Taiwan teams with US firm Kratos to build attack drones to counter China
2 min readUS-based Kratos Defence and Taiwan’s military have successfully tested a new jet-powered attack drone, a move aimed at rapidly boosting the island’s ability to field “large numbers” of low-cost drones amid a rising Chinese threat.
In a recent test campaign at Kratos’ facility in Oklahoma City, engineers from both sides validated the integration of a Taiwanese mission payload on the Mighty Hornet IV attack drone, Kratos said in a statement on Thursday.
Kratos called the test a “milestone” that could pave the way for deeper cooperation between the company and Taiwan’s top military research body, the National Chung-Shan Institute of Science and Technology (NCSIST).
The effort comes as Taiwan seeks to expand security ties with the United States, including jointly developing and manufacturing weapons, while China steps up military pressure to force the democratically governed island to accept Beijing’s sovereignty claims.
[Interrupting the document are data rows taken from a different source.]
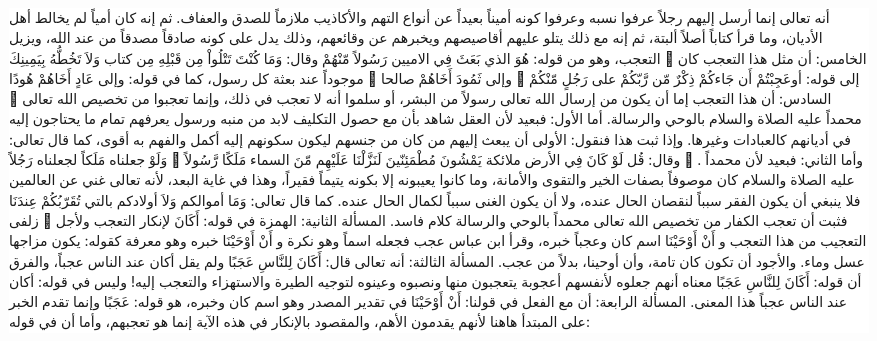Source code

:أنه تعالى إنما أرسل إليهم رجلاً عرفوا نسبه وعرفوا كونه أميناً بعيداً عن أنواع التهم والأكاذيب ملازماً للصدق والعفاف. ثم إنه كان أمياً لم يخالط أهل الأديان، وما قرأ كتاباً أصلاً ألبتة، ثم إنه مع ذلك يتلو عليهم أقاصيصهم ويخبرهم عن وقائعهم، وذلك يدل على كونه صادقاً مصدقاً من عند الله، ويزيل التعجب، وهو من قوله:
هُوَ الذي بَعَثَ فِي الاميين رَسُولاً مّنْهُمْ
وقال:
وَمَا كُنْتَ تَتْلُواْ مِن قَبْلِهِ مِن كتاب وَلاَ تَخُطُّهُ بِيَمِينِكَ

الخامس: أن مثل هذا التعجب كان موجوداً عند بعثة كل رسول، كما في قوله:
وإلى عَادٍ أَخَاهُمْ هُودًا

وإلى ثَمُودَ أَخَاهُمْ صالحا

إلى قوله:
أوعَجِبْتُمْ أَن جَاءكُمْ ذِكْرٌ مّن رَّبّكُمْ على رَجُلٍ مّنْكُمْ

السادس: أن هذا التعجب إما أن يكون من إرسال الله تعالى رسولاً من البشر، أو سلموا أنه لا تعجب في ذلك، وإنما تعجبوا من تخصيص الله تعالى محمداً عليه الصلاة والسلام بالوحي والرسالة.
أما الأول:
فبعيد لأن العقل شاهد بأن مع حصول التكليف لابد من منبه ورسول يعرفهم تمام ما يحتاجون إليه في أديانهم كالعبادات وغيرها.
وإذا ثبت هذا فنقول:
الأولى أن يبعث إليهم من كان من جنسهم ليكون سكونهم إليه أكمل والفهم به أقوى، كما قال تعالى:
وَلَوْ جعلناه مَلَكاً لجعلناه رَجُلاً

وقال:
قُل لَوْ كَانَ فِي الأرض ملائكة يَمْشُونَ مُطْمَئِنّينَ لَنَزَّلْنَا عَلَيْهِم مّنَ السماء مَلَكًا رَّسُولاً

.
وأما الثاني:
فبعيد لأن محمداً عليه الصلاة والسلام كان موصوفاً بصفات الخير والتقوى والأمانة، وما كانوا يعيبونه إلا بكونه يتيماً فقيراً، وهذا في غاية البعد، لأنه تعالى غني عن العالمين فلا ينبغي أن يكون الفقر سبباً لنقصان الحال عنده، ولا أن يكون الغنى سبباً لكمال الحال عنده. كما قال تعالى:
وَمَا أموالكم وَلاَ أولادكم بالتي تُقَرّبُكُمْ عِندَنَا زلفى

فثبت أن تعجب الكفار من تخصيص الله تعالى محمداً بالوحي والرسالة كلام فاسد.
المسألة الثانية:
الهمزة في قوله:
أَكَانَ
لإنكار التعجب ولأجل التعجيب من هذا التعجب و
أَنْ أَوْحَيْنَا
اسم كان وعجباً خبره، وقرأ ابن عباس
عجب
فجعله اسماً وهو نكرة و
أَنْ أَوْحَيْنَا
خبره وهو معرفة كقوله: يكون مزاجها عسل وماء. والأجود أن تكون كان تامة، وأن أوحينا، بدلاً من عجب.
المسألة الثالثة:
أنه تعالى قال:
أَكَانَ لِلنَّاسِ عَجَبًا
ولم يقل أكان عند الناس عجباً، والفرق أن قوله:
أَكَانَ لِلنَّاسِ عَجَبًا
معناه أنهم جعلوه لأنفسهم أعجوبة يتعجبون منها ونصبوه وعينوه لتوجيه الطيرة والاستهزاء والتعجب إليه! وليس في قوله: أكان عند الناس عجباً هذا المعنى.
المسألة الرابعة:
أن
مع الفعل في قولنا:
أَنْ أَوْحَيْنَا
في تقدير المصدر وهو اسم كان وخبره، هو قوله:
عَجَبًا
وإنما تقدم الخبر على المبتدأ هاهنا لأنهم يقدمون الأهم، والمقصود بالإنكار في هذه الآية إنما هو تعجبهم، وأما
أن
في قوله:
In a statement, NCSIST described the project as a “new milestone in US-Taiwan defence technology collaboration,” saying such cooperation can shorten development timelines and meet Taiwan’s needs for “rapid countermeasures and long-range preemptive strikes.”
The Mighty Hornet IV is being developed as a low-cost, cruise missile-like weapon, and the two sides aim to base a “large quantity” of the systems in Taiwan as both a deterrent and a wartime asset, according to Kratos.
China, which views Taiwan as its own territory despite the island’s objections, has been sending warplanes and warships into the skies and waters around Taiwan on an almost daily basis in what Taipei calls “grey zone” tactics.
It held its latest large-scale war games near the island in late December.
The number of detected Chinese military aircraft, including fighters and drones, operating near Taiwan rose 23% in 2025 from a year earlier, Taiwan’s defence minister said this week.
Taipei has been working to secure cheaper, more numerous unmanned systems that are key to complicating any potential Chinese attack.